It’s the most devastating moment of my eight-year-old life. I’m sitting cross-legged and crying in front of my tiny TV in the living room. My mom tells me it’s bedtime, but I don’t want to believe. Game five of the 2001 American League Championship Series and we’re down 6-0 in the third inning. The Seattle Mariners are invincible. They’ve never lost. They can’t lose, they’ll never lose. But they did. They were knocked out of the playoffs and nothing made sense for the first time.
I was eight years old when those 116-win Mariners — the winningest team in regular-season history — lost to those damn Yankees. As a Seattle sports fan, it’s been heartbreak and disappointment every year since then. A couple of lowlights — the 2006 Super Bowl, when the refs jobbed the ’Hawks, and the Sonics, who were stolen by some lying businessmen and a money-hungry league. I’m so young, but there have been moments when I’ve questioned the worth of continuing to hope for a championship in spite of its improbability. Especially with these historically awful, awful Seattle teams.

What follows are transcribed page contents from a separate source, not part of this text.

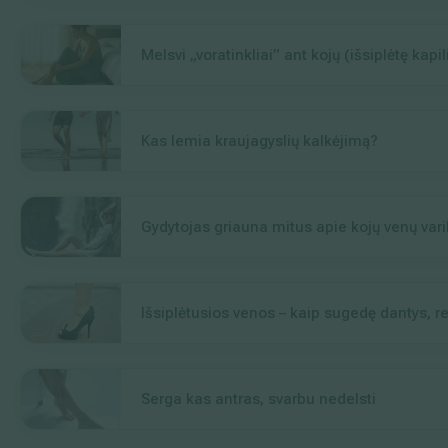
Melsvi „voratinkliai” ant kojų (išsiplėtę kapi
Kas lemia kraujagyslių kalkėjimą?
Gydytojas griauna mitus apie kojų venų var
Išsiplėtusios venos – kaip sugedę dantys, re
Serga kas antras, svarbu nedelsti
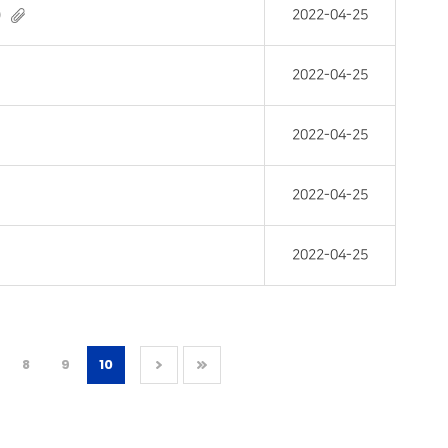
)
2022-04-25
2022-04-25
2022-04-25
2022-04-25
2022-04-25
8
9
10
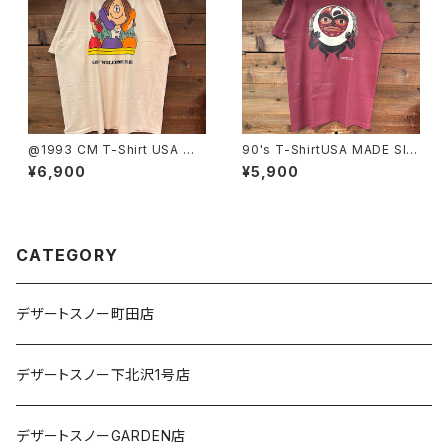
@1993 CM T-Shirt USA MA
90's T-ShirtUSA MADE SIZ
DE SIZE:3XL
E:L
¥6,900
¥5,900
CATEGORY
デザートスノー町田店
デザートスノー下北沢1号店
デザートスノーGARDEN店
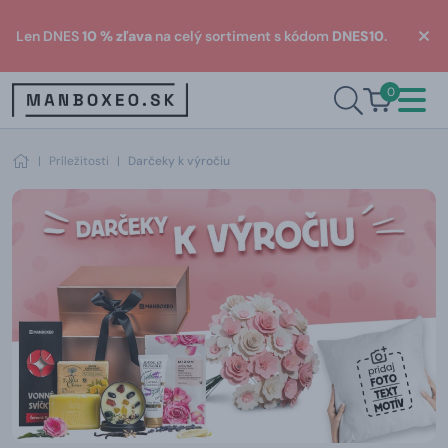
Len DNES
10 % zľava
na celý sortiment s kódom
DNES10
.
0
|
Príležitosti
|
Darčeky k výročiu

On Sunday night, one of those teams finally broke the streak of awfulness. The Seattle Seahawks walloped the Broncos, 43-8, in the Super Bowl. The Seattle Seahawks are world champions.
So this is the part where I tell you it’s all been worth it. Truth be told, I was a bit worried it wouldn’t be. These last two weeks, I’ve had somewhat of a crisis of fandom. I’ve asked myself if that elusive championship will just feel empty, and then what? What’s the point of devoting hours and hours of reading, research and thought to some random group of people if the endpoint just makes me realize there’s nothing in it for me?
Seattle sports have defined me since the Mariners dropped that final ALCS game to the Yankees in 2001. Kids at school knew me as the sports geek, able to tell you Bret Boone’s batting average within a percentage point. Surely you know someone like that. It’s my identity, and it always will be.
Back then, it took no thought. Back then, sports were everything. Now I am a little older, and life has crept up a bit. The Seahawks and the Mariners are still so important to me, but now I have other, more pressing concerns — finding a girlfriend, finding a job, finding my place in the world.
I overintellectualize everything now, even my fandom. And that led me to question, in the weeks leading up to the Super Bowl, whether my intense devotion made sense anymore. Maybe I was just grasping for some moment of my life that no longer existed. I don’t look at the Seahawks or the Mariners as I once did, as some group of invincible superheroes with a singular goal of winning for their city. I am well aware of their flaws — their DUI arrests, their obnoxious arrogance, their prioritization of a big contract over anything else, including winning.
None of that mattered Sunday. I wasn’t thinking about internships or dates or flawed players when I watched Pete Carroll lift that giant silver football over his head; I was only feeling this weird feeling I can only describe as overwhelming joy. My whole body feels happy. I’m writing this at 1 a.m. and I’ve been grinning ear to ear since the final seconds of the game. It’s really awesome to watch your team win a championship.